Ruminations and recipes from a small kitchen in a big city.


Oh no, not the dog ...

Some books just disappear. Then they resurface, years later.

I found A Man About a Dog, by Alec Coppel, in the back of a dim, dark secondhand shop (which oddly, or perhaps not so oddly, reminded me of the shop in The Painted Mirror episode of iconic 1970s horror series 'Night Gallery'). Published in London in 1947, the slim volume was in brand new condition and had probably sat untouched on a shelf for sixty years until its owner died.

The story:

Clive, a psychiatrist, is married to Storm, who has a lover, Bill. Storm also has a Scottish terrier, Montgomery:
'Montgomery was quite a lad. Jet black, relieved only by that flash of scarlet tongue, as worn by all the best Scotties, slightly protruding through the teeth.'
Clive catches Storm and Bill in the act. Storm storms off, and Clive takes Bill at gunpoint to a place whose location is not revealed to the reader, or to Bill for that matter. Here, Clive restrains Bill via an ankle chain for some months, until speculation about his disappearance dies down sufficiently that he can be dispatched. For this purpose, Clive has an idea for a perfect murder: an acid bath.

So he tries it out.

On Montgomery.

Then he puts it into human practice.

On Bill.

But Storm is still on the scene, unaware of Bill’s fate. When she taunts Clive about other affairs, Clive produces Bill's teeth (his only remains) on a string and places them around her neck, telling her what he has done.

Clive then discovers a hidden microphone in the room, and mistakenly believes his game is up. As a last murderous act, he dilutes Storm's hot bath with enough acid to do to her what he did to Montgomery and Bill, while she is changing in her bedroom. In the penultimate scene, Storm drops her negligee to the floor, and poses one leg over the bath, about to step in.

And then a bell rings downstairs ...


A Man About a Dog, by Alec Coppel
Published by George G. Harrap, 1947, London

Don’t ask for it in your bookshop. Or your library. It disappeared years ago. I may have the only copy left. As far as reading goes, this kind of over-the-top horror, which is really black comedy, doesn’t so much rekindle an interest in reading as pour petrol on a raging fire. Quick! Get me another one!


Born in Melbourne, Alec Coppel attended Wesley College, where his English master might well have remarked on the correlation of the colour of Alec’s uniform and the nature of his prose.
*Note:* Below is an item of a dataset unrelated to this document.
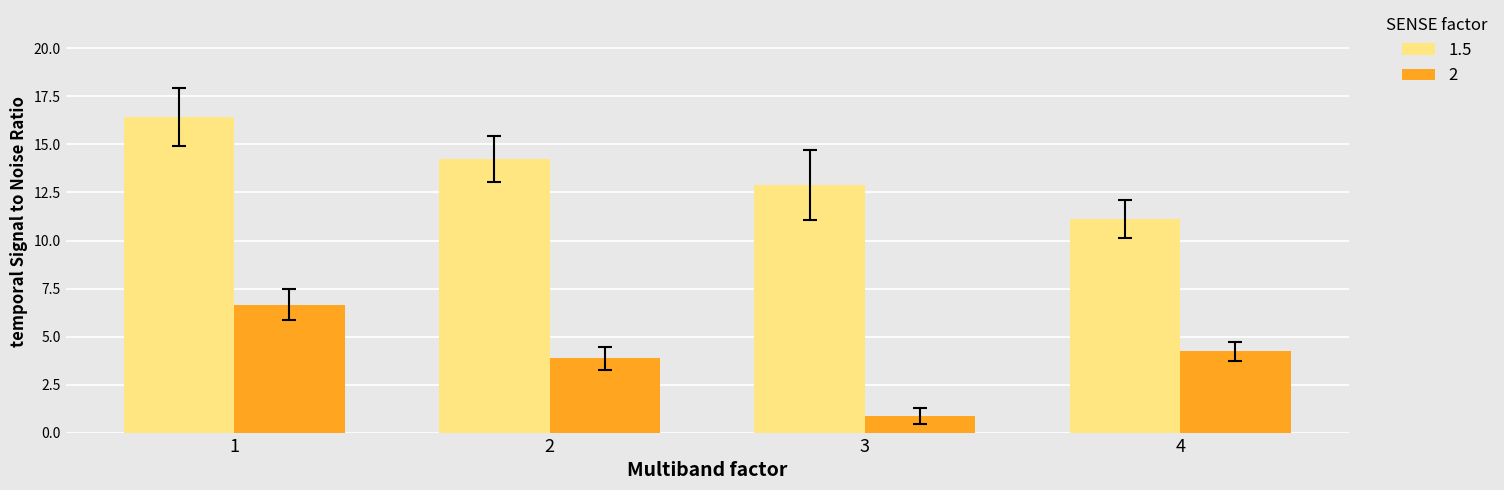

What are all the series names shown in the legend?

1.5, 2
Coppel dropped out of medicine at Cambridge and wound up in Los Angeles, co-writing Hitchcock’s Vertigo among other films. A Man About a Dog was filmed as Obsession (released as The Hidden Room in the US) in 1949.


Dr. Alice said...


The DOG?! (Interestingly, I bet the reaction of many is to shrug off the murder but get indignant about the poor doggie. I am one of those many.)

I'm going to spend my upcoming vacation reading some good old-fashioned escapist literature. I've never read "She" or "The Thirty-Nine Steps" - or "A Man About a Dog." Time to rectify this.

Melbourne Girl said...

Me too Dr Alice. The dog angle will get me every time

kitchen hand said...

Yes, it's something to do with the noble human instinct to protect the weaker first. And Bill was a sentient being aware of his guilt. (How that makes him deserve to be melted by acid I have yet to work out!)